Secondary outcome measures included number of participants with adverse events as a measure of safety, plus assessment of preliminary therapeutic effects.
The FDA’s breakthrough therapy designation for Volasertib was based on the results of a Phase II clinical trial which compared Volasertib in combination with the established therapy of low-dose cytarabine (LDAC) versus LDAC alone.
The primary endpoint of the study was finding the objective response.

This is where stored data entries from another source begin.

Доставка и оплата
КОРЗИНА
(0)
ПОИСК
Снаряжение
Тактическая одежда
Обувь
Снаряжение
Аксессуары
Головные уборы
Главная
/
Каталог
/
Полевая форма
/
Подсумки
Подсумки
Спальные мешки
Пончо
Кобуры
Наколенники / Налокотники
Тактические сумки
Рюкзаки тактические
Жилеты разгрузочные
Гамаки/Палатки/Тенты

The secondary endpoints included the event-free survival (EFS), overall survival (OS) and safety.
Results of the study showed that the objective response was observed in 31% of patients treated with the combination of Volasertib plus LDAC compared to 13.3% of the patients treated with LDAC alone.

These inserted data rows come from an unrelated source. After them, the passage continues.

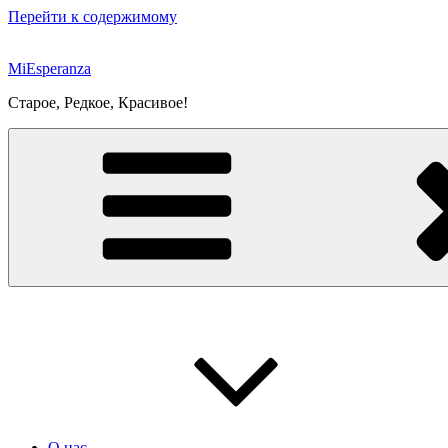
Перейти к содержимому
MiEsperanza
Старое, Редкое, Красивое!
О нас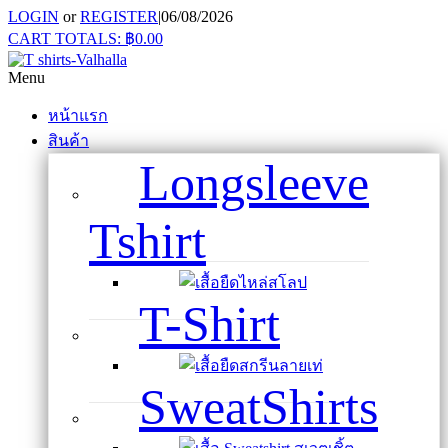
LOGIN
or
REGISTER
|
06/08/2026
CART TOTALS:
฿
0.00
Menu
หน้าแรก
สินค้า
Longsleeve
Tshirt
T-Shirt
SweatShirts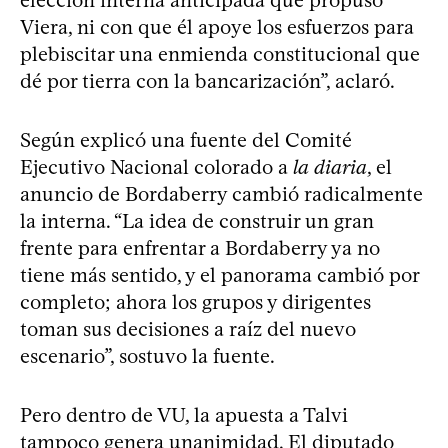
Viera, ni con que él apoye los esfuerzos para
plebiscitar una enmienda constitucional que
dé por tierra con la bancarización”, aclaró.
Según explicó una fuente del Comité
Ejecutivo Nacional colorado a
la diaria
, el
anuncio de Bordaberry cambió radicalmente
la interna. “La idea de construir un gran
frente para enfrentar a Bordaberry ya no
tiene más sentido, y el panorama cambió por
completo; ahora los grupos y dirigentes
toman sus decisiones a raíz del nuevo
escenario”, sostuvo la fuente.
Pero dentro de VU, la apuesta a Talvi
tampoco genera unanimidad. El diputado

The median event-free survival was 5.6 months in patients treated with the combination of Volasertib plus LDAC, compared to 2.3 months in patients treated with LDAC alone.
These encouraging results from the Phase II clinical study on Volasertib led to the initiation of the Phase III study, known as POLO-AML-2 study.
Boehringer Ingelheim initiated this clinical study on Volasertib in January 2013. It was a randomised, double blind, controlled, parallel assignment. It enrolled 660 patients aged above 65 years. The study is expected to be completed by April 2016.
The primary outcome measure of the study is the complete remission (CR), event-free survival (EFS) and relapse-free survival (RFS) in four years. Secondary outcome measures include the overall survival (OS), event-free survival (EFS) and relapse-free survival (RFS) in four years.
Volasertib will be marketed by Boehringer Ingelheim in the US. Other drugs approved for the treatment of the same indication include Elacytarabine developed by Clavis Pharma and Synribo manufactured by Teva Pharmaceutical Industries.